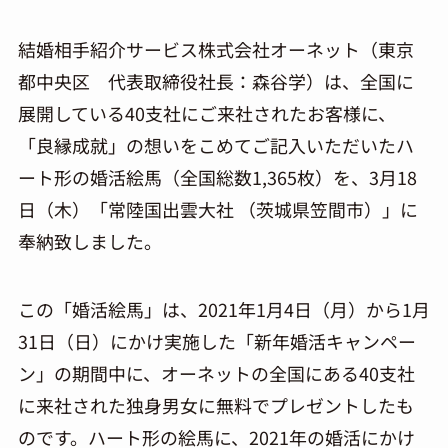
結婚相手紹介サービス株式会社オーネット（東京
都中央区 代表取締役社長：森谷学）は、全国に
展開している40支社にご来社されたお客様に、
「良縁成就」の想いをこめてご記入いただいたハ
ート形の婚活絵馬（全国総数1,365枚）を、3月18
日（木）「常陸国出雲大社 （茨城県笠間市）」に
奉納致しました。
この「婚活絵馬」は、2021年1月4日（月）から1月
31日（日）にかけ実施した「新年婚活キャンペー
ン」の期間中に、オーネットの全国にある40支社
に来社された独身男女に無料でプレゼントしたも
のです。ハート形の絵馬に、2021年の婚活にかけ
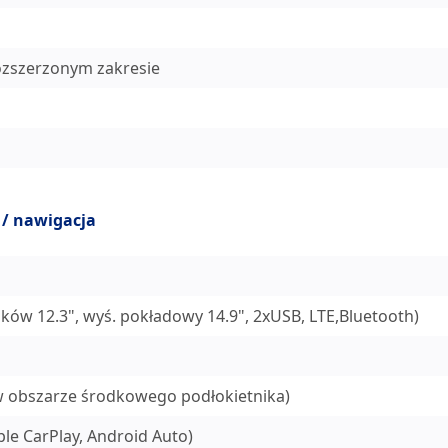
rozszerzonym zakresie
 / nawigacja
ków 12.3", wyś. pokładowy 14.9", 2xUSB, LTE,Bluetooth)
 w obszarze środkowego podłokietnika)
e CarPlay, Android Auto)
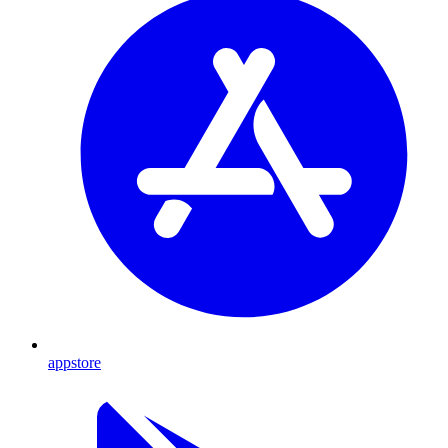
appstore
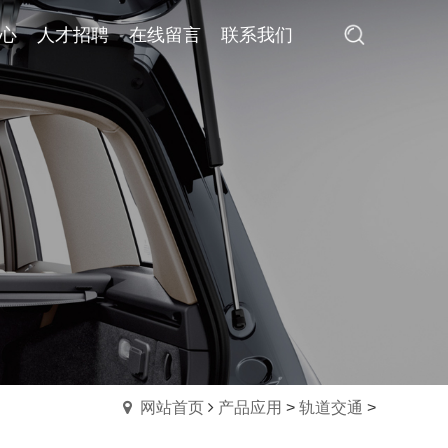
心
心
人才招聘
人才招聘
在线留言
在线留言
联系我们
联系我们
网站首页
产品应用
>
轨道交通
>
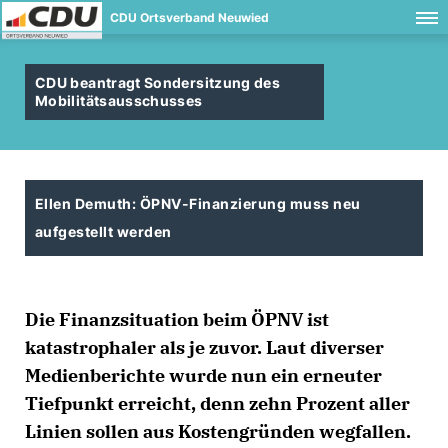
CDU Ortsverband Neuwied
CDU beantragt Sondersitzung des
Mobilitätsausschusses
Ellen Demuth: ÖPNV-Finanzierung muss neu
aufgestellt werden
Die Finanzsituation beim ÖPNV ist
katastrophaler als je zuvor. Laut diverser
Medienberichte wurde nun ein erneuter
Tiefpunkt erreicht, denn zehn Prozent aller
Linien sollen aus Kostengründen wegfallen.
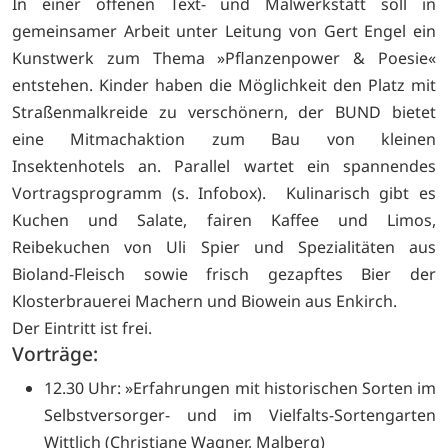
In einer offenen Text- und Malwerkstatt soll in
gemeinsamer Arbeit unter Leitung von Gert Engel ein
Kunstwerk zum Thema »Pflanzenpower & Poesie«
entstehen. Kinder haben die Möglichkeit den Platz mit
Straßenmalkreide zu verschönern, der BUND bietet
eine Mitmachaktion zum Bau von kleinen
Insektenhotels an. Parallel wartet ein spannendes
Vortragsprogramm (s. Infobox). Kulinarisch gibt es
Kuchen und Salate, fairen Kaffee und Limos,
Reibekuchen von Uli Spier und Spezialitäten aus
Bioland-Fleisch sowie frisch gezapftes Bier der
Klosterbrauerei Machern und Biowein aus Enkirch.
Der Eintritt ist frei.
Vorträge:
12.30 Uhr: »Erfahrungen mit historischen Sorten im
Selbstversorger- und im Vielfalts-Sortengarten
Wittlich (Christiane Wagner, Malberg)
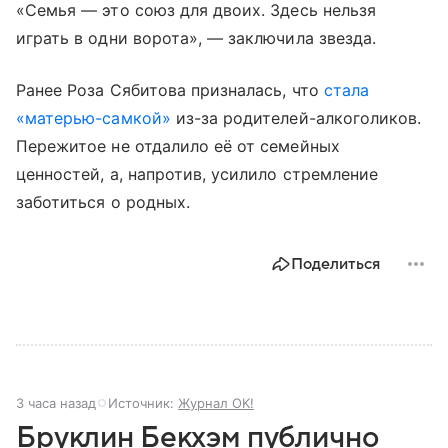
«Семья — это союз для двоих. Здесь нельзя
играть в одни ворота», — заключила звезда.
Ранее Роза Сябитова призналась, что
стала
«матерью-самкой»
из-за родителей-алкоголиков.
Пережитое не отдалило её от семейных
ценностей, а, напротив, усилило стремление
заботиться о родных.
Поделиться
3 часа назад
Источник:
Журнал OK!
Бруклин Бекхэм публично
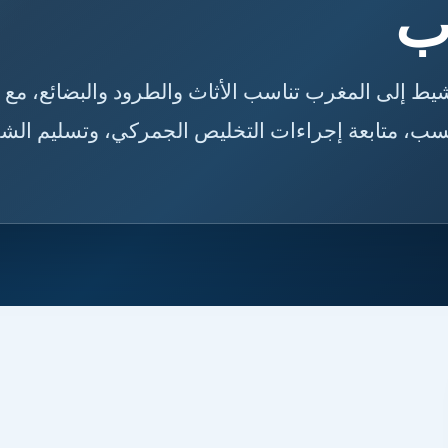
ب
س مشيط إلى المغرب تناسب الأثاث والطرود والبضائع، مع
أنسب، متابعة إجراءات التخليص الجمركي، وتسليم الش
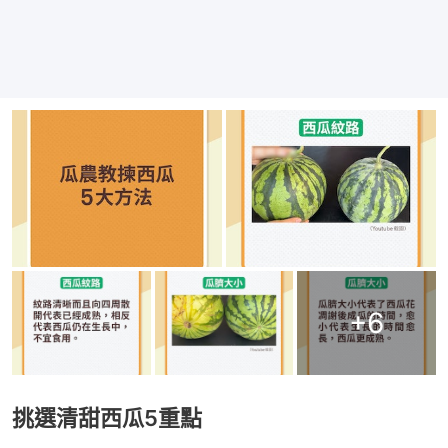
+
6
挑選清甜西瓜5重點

+++

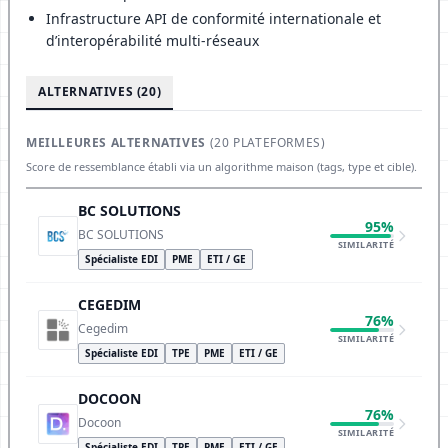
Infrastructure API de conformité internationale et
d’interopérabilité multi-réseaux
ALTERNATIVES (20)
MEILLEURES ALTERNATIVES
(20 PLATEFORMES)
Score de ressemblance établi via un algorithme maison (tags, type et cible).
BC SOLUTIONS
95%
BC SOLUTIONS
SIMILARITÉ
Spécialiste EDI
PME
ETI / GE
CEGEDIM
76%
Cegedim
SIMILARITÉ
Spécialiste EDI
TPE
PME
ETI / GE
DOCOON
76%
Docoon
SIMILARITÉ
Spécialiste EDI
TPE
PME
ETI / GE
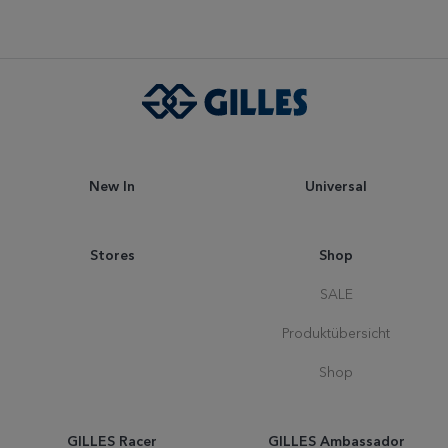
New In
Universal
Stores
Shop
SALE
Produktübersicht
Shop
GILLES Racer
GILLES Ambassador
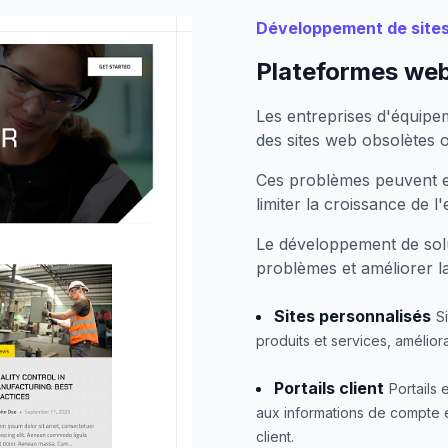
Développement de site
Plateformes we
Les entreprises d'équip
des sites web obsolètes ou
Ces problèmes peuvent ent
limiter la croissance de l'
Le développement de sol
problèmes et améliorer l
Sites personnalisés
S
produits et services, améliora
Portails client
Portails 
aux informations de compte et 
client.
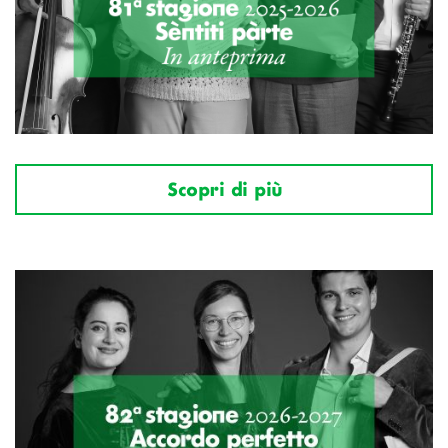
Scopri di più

+++

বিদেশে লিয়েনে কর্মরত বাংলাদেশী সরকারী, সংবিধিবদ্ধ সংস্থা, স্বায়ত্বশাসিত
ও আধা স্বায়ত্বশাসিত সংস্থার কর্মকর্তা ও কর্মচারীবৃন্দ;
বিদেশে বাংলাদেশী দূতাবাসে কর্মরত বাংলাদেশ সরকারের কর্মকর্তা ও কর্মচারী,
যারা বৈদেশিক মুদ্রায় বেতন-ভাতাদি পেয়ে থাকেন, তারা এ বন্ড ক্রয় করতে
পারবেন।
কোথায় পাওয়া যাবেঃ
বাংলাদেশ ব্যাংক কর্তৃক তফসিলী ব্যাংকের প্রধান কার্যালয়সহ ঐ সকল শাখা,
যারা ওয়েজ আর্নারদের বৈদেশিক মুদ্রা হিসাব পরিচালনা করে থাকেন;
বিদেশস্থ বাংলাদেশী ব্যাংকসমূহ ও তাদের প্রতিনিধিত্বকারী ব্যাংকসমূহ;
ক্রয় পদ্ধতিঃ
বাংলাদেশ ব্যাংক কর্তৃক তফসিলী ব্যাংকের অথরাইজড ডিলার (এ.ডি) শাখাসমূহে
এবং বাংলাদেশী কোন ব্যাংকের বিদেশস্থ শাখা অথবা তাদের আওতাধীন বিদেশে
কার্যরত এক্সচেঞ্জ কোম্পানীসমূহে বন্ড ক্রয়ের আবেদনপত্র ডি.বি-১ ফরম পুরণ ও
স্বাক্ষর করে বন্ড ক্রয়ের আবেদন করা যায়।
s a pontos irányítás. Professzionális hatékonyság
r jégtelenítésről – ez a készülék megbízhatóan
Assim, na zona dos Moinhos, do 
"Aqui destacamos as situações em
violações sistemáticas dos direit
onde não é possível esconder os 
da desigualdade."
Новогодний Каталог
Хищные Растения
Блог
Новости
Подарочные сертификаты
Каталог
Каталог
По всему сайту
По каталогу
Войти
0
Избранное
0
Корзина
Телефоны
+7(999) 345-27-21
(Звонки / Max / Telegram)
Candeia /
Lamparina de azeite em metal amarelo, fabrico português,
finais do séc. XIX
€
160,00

+++

Job item :: Using the records above, return verbatim only the part that opens with the line containing "結婚相手紹介サービス株式会社オーネット（東京" and closes with the line containing "Medienberichte wurde nun ein erneuter"; pictures stay out.

Solution for this problem ::
結婚相手紹介サービス株式会社オーネット（東京
都中央区 代表取締役社長：森谷学）は、全国に
展開している40支社にご来社されたお客様に、
「良縁成就」の想いをこめてご記入いただいたハ
ート形の婚活絵馬（全国総数1,365枚）を、3月18
日（木）「常陸国出雲大社 （茨城県笠間市）」に
奉納致しました。
この「婚活絵馬」は、2021年1月4日（月）から1月
31日（日）にかけ実施した「新年婚活キャンペー
ン」の期間中に、オーネットの全国にある40支社
に来社された独身男女に無料でプレゼントしたも
のです。ハート形の絵馬に、2021年の婚活にかけ
rozszerzonym zakresie
 / nawigacja
ków 12.3", wyś. pokładowy 14.9", 2xUSB, LTE,Bluetooth)
 w obszarze środkowego podłokietnika)
e CarPlay, Android Auto)
appstore
心
心
人才招聘
人才招聘
在线留言
在线留言
联系我们
联系我们
网站首页
产品应用
>
轨道交通
>
CDU Ortsverband Neuwied
CDU beantragt Sondersitzung des
Mobilitätsausschusses
Ellen Demuth: ÖPNV-Finanzierung muss neu
aufgestellt werden
Die Finanzsituation beim ÖPNV ist
katastrophaler als je zuvor. Laut diverser
Medienberichte wurde nun ein erneuter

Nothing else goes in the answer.